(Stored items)
════
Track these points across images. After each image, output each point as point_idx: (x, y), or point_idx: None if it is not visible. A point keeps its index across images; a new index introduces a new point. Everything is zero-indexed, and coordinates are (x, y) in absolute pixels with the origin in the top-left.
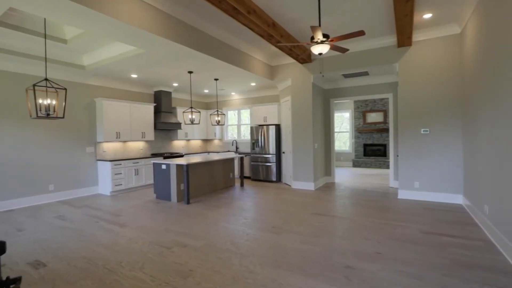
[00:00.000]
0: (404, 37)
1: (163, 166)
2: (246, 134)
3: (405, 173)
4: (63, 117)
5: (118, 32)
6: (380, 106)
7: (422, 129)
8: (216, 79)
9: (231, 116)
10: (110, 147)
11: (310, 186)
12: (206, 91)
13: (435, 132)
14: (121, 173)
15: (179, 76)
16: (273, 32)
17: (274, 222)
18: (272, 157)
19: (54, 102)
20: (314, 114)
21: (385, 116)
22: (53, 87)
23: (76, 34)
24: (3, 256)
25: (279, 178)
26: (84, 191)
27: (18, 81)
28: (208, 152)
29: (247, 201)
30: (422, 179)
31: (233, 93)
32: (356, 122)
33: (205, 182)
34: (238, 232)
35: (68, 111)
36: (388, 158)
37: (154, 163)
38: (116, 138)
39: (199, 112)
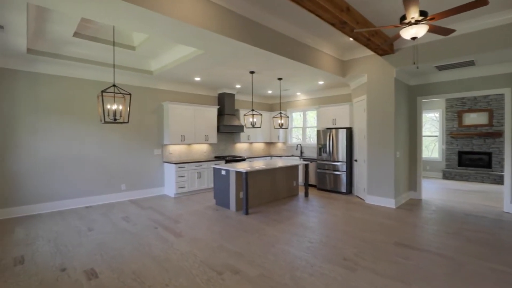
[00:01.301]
════
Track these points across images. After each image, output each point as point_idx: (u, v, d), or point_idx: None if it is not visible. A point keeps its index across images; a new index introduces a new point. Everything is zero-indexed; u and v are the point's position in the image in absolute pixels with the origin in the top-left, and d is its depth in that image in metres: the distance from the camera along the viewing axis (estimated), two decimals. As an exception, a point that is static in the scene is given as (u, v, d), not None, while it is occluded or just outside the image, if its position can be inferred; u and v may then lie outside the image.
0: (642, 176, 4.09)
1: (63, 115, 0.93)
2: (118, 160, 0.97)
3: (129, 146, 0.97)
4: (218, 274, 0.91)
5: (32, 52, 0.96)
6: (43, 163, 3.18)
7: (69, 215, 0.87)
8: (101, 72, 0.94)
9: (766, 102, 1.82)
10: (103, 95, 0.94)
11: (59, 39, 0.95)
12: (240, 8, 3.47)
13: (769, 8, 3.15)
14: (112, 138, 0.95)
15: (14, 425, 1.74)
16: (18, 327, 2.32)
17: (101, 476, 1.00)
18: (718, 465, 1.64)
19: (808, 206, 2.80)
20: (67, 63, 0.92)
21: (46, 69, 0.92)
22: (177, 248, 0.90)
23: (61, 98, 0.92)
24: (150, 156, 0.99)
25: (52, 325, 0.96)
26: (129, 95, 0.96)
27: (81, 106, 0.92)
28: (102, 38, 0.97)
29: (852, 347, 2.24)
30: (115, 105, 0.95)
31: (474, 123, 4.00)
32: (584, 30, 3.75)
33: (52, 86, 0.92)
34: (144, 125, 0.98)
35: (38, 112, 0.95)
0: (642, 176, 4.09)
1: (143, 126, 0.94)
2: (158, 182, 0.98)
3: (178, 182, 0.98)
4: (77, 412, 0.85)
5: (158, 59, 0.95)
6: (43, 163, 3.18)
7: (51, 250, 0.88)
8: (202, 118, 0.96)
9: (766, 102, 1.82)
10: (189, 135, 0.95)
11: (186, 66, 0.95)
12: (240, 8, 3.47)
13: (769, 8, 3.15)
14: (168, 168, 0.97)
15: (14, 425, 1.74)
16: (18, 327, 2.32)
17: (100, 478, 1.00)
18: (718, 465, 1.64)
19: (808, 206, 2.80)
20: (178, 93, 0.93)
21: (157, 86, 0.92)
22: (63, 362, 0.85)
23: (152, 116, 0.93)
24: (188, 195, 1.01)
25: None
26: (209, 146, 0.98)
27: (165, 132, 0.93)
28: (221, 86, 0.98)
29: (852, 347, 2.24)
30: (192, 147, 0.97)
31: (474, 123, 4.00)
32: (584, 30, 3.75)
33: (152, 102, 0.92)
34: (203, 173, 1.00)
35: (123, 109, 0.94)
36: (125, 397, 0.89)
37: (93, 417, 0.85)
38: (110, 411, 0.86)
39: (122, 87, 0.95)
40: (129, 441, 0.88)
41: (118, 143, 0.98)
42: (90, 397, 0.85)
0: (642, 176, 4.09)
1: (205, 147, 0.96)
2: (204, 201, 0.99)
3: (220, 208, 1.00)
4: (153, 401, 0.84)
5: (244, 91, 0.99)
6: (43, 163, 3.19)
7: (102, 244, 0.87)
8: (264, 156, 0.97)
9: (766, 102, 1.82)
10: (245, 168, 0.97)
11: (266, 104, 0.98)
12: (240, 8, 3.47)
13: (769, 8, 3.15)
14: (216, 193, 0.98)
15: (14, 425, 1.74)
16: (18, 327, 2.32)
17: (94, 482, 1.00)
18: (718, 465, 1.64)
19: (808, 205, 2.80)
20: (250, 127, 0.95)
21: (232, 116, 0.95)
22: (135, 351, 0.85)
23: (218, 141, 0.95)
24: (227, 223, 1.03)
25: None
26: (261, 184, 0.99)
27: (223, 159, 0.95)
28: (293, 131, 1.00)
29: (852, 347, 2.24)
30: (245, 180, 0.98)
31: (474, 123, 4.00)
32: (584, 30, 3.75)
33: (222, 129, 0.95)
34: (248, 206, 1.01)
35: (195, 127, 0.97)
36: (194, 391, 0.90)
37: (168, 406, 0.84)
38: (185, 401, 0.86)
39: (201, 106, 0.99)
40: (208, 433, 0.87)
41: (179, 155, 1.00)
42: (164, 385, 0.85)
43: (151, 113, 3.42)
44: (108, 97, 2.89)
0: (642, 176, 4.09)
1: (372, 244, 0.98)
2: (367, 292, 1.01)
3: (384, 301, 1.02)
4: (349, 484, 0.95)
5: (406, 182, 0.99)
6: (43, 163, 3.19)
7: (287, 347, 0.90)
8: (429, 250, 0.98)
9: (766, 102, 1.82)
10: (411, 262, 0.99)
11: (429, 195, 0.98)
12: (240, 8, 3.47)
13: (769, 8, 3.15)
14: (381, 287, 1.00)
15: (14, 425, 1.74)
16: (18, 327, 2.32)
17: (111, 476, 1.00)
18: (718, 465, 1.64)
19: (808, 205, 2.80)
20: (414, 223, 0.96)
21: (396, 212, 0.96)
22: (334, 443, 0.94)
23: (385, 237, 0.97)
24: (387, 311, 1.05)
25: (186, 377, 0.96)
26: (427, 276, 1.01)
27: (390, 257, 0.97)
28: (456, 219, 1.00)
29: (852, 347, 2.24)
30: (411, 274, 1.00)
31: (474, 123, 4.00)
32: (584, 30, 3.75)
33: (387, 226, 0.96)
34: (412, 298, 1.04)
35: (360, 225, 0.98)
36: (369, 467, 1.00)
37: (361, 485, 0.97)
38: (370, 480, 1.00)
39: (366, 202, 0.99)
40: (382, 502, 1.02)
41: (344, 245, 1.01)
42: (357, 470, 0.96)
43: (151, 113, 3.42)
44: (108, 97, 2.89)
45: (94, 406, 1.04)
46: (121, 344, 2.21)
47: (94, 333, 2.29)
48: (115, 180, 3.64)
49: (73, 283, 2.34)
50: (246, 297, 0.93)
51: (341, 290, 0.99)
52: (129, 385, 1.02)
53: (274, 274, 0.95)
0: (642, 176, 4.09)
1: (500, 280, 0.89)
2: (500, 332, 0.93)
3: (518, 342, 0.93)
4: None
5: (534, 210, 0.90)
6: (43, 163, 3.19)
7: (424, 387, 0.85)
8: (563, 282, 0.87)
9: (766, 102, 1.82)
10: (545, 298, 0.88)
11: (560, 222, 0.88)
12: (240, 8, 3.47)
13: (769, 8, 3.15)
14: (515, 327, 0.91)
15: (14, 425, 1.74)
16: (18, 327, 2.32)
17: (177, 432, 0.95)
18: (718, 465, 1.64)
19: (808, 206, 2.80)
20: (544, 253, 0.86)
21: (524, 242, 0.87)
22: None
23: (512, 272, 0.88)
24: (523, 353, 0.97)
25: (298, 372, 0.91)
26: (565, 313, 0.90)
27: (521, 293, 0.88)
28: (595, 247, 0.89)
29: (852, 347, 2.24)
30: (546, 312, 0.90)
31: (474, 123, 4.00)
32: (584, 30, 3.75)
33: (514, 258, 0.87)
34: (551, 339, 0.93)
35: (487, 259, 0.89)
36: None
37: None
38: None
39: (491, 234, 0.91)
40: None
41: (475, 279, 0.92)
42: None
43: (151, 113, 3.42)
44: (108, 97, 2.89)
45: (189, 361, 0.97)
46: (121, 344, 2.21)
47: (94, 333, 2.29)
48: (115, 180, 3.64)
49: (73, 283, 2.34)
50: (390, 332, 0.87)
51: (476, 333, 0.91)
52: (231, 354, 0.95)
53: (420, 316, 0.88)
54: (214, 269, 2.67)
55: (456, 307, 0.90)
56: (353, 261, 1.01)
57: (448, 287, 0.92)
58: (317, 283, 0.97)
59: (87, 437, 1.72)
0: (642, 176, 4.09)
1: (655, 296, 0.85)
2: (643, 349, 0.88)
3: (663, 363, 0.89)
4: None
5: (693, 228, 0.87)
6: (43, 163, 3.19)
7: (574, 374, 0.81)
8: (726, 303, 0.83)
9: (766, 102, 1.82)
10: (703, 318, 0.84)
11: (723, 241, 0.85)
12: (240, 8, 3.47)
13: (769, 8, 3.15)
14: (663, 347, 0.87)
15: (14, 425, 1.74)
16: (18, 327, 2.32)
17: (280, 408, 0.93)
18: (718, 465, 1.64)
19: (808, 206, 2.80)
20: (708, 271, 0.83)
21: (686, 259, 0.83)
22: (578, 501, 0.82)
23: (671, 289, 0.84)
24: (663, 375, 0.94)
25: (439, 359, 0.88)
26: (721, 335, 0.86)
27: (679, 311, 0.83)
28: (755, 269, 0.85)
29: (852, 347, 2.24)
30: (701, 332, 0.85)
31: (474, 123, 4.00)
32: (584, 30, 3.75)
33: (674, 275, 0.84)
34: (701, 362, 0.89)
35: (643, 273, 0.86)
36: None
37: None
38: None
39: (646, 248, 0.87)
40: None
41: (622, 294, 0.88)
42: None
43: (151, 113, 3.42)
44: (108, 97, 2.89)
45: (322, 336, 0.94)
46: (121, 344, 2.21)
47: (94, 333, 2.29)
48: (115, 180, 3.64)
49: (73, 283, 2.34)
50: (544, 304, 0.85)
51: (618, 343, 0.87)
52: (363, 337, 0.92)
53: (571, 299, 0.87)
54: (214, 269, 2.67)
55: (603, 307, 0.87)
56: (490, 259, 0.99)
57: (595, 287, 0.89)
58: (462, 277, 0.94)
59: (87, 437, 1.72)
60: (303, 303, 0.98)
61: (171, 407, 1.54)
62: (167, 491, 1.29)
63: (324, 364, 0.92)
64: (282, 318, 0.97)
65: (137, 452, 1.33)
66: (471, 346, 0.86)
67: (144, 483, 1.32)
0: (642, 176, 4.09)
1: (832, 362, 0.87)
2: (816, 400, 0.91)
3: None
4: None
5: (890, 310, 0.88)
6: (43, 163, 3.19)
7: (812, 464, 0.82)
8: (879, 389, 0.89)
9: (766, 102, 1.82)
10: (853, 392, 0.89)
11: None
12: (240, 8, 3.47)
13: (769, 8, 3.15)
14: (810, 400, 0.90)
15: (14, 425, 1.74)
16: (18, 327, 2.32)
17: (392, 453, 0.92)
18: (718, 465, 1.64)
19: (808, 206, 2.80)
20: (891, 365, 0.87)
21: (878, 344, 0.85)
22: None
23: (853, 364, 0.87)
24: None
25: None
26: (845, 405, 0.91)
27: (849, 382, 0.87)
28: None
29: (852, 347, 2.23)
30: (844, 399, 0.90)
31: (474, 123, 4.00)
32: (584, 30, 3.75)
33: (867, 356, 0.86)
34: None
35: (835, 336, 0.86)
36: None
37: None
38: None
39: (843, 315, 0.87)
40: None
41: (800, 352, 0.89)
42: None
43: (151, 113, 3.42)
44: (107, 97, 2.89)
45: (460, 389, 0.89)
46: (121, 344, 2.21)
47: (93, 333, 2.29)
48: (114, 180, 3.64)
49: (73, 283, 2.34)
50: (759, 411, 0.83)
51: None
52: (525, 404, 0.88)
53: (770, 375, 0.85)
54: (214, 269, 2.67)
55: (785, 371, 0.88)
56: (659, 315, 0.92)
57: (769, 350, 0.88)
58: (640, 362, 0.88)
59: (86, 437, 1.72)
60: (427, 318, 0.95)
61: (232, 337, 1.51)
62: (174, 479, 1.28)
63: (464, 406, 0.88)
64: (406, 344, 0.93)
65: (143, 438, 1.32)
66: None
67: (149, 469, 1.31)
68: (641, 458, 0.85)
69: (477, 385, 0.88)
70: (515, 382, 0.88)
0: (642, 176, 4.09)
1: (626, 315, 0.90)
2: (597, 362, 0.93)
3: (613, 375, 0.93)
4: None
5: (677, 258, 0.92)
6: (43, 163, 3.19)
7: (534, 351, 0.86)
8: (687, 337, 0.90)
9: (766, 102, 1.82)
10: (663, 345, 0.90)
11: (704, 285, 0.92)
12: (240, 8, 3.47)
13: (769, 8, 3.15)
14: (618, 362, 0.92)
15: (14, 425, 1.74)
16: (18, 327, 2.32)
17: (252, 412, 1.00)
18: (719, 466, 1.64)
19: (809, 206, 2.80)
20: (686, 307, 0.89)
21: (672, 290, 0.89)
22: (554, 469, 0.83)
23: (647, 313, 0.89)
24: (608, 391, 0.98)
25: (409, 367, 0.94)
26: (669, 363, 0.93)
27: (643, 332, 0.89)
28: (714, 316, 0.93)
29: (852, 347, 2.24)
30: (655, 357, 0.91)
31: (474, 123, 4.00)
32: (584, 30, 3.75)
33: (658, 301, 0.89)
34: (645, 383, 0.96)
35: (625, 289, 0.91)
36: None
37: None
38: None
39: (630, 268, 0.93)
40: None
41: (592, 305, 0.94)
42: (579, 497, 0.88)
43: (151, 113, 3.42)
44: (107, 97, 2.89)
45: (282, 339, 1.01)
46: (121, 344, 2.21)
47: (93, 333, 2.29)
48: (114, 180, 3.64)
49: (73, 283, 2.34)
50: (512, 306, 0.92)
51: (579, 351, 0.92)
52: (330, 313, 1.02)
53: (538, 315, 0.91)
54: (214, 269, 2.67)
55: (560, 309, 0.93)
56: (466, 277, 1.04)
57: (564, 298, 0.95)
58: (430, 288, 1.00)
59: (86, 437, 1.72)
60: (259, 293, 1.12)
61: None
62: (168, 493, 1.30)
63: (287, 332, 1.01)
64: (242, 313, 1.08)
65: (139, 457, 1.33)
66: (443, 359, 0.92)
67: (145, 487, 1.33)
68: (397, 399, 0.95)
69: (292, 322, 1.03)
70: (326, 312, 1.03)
════
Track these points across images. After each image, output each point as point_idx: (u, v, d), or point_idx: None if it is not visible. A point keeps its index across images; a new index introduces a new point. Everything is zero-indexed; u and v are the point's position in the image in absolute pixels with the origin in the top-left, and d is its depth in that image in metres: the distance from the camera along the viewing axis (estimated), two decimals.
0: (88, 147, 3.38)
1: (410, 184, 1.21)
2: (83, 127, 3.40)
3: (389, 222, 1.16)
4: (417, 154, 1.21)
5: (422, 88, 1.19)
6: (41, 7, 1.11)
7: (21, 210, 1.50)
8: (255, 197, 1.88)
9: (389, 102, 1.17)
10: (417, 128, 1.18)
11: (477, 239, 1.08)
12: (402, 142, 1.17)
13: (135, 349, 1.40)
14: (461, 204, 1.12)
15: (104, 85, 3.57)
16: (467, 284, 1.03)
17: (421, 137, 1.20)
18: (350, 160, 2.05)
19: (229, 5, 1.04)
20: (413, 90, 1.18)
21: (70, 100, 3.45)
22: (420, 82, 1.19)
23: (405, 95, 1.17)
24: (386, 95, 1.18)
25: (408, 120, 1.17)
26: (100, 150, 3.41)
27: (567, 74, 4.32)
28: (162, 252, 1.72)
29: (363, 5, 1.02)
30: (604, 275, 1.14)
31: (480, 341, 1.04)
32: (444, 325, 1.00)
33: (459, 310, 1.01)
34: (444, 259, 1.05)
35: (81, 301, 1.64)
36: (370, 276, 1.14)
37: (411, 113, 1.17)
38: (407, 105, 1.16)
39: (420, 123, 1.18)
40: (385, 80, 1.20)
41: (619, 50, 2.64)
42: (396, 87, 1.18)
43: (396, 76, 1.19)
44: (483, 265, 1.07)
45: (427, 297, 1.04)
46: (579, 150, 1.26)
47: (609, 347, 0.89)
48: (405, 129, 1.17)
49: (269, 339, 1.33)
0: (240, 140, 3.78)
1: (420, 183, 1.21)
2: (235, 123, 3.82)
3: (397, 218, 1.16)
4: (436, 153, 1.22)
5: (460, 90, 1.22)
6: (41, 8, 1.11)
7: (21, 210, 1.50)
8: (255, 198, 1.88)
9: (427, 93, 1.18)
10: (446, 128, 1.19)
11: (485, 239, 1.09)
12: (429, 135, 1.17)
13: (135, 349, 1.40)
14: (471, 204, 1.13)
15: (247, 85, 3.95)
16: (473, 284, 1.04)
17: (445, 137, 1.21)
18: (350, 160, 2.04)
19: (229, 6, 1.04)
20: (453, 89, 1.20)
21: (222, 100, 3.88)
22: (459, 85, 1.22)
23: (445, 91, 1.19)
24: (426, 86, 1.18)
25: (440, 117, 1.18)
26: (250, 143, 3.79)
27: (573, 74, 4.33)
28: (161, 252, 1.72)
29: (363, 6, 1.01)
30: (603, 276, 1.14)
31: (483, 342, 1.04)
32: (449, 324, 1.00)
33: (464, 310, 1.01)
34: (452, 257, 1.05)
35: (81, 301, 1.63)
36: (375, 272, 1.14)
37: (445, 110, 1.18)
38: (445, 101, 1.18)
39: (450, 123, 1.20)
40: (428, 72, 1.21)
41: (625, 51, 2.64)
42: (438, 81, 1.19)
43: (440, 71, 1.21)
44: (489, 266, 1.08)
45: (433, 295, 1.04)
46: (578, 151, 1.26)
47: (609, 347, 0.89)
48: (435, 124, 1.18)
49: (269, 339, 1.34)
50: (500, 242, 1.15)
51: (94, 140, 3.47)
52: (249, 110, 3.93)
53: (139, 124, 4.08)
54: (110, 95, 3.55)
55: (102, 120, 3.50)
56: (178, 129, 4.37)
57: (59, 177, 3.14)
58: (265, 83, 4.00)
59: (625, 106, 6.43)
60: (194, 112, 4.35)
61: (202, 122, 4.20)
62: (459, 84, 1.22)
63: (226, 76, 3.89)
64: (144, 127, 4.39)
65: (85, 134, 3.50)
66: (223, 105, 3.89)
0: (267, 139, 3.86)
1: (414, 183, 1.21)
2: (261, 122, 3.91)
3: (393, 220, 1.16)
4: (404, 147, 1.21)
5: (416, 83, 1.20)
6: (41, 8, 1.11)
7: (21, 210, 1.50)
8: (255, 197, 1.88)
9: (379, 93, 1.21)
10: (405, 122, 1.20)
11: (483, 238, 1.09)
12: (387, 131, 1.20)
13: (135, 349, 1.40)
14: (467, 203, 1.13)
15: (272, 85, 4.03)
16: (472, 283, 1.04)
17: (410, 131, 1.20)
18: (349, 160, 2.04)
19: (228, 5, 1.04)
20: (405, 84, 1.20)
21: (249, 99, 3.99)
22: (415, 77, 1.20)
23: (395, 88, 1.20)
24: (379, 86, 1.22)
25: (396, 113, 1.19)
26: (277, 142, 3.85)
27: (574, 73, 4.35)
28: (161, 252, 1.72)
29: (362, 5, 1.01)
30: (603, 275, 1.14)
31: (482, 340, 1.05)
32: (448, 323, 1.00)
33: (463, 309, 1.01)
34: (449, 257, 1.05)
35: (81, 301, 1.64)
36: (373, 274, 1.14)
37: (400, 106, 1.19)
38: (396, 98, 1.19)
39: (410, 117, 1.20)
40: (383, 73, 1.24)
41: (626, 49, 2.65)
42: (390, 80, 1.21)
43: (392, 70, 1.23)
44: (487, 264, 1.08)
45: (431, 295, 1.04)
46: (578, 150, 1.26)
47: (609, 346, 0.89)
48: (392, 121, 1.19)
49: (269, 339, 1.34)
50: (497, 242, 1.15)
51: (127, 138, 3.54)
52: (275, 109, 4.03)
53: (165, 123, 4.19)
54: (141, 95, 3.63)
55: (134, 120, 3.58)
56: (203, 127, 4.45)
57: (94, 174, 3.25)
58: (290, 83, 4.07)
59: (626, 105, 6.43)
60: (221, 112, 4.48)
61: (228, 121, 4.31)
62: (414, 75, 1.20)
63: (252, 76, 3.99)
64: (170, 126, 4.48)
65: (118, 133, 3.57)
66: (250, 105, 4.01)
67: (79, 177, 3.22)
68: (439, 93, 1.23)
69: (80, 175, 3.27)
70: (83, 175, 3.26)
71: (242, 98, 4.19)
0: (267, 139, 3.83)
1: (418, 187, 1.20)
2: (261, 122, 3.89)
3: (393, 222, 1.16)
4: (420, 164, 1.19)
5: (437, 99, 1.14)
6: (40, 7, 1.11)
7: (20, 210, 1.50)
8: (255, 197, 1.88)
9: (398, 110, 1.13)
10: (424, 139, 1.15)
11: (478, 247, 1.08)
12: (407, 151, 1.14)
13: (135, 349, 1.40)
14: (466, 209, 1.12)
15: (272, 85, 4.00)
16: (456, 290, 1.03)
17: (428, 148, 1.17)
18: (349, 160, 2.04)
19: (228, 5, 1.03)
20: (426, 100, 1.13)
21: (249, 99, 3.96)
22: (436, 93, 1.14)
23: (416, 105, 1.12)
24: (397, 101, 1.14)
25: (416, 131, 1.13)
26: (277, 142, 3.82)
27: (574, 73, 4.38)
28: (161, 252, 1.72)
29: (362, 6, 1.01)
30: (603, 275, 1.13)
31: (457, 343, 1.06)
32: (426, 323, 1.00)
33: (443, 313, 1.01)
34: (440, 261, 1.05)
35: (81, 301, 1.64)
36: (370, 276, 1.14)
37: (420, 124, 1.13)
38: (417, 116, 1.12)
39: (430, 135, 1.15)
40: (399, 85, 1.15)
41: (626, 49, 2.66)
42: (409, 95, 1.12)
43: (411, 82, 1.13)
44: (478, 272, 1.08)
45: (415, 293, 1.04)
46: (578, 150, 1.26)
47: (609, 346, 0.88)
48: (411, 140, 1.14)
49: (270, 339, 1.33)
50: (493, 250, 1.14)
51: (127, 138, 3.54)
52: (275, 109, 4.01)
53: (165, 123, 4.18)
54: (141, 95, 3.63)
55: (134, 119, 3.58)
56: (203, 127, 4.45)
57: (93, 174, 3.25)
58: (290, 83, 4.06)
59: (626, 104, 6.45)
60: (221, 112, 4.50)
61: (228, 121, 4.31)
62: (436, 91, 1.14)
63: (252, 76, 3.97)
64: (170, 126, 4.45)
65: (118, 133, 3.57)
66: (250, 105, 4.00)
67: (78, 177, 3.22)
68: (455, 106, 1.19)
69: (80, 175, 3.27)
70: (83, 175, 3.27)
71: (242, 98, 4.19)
════
WHAT IS NEEDED: Exact copy, pictures excluded: every line above from the one containing "in the top-left." to the one containing "[00:01.301]", inclusive, and nothing more.

WRITTEN RESPONSE:
Track these points across images. After each image, output each point as point_idx: (x, y), or point_idx: None if it is not visible. A point keeps its index across images; a new index introduces a new point. Everything is zero-indexed, and coordinates are (x, y) in absolute pixels with the origin in the top-left.
[00:00.000]
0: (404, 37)
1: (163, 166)
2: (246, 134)
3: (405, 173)
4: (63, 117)
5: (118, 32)
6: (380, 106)
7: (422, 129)
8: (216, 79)
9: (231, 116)
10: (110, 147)
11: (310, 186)
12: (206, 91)
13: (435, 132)
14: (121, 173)
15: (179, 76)
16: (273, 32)
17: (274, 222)
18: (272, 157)
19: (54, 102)
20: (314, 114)
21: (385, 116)
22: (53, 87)
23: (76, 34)
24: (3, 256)
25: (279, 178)
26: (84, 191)
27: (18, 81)
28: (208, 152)
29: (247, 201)
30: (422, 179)
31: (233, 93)
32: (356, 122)
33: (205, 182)
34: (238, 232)
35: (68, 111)
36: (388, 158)
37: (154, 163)
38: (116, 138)
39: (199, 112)
[00:01.301]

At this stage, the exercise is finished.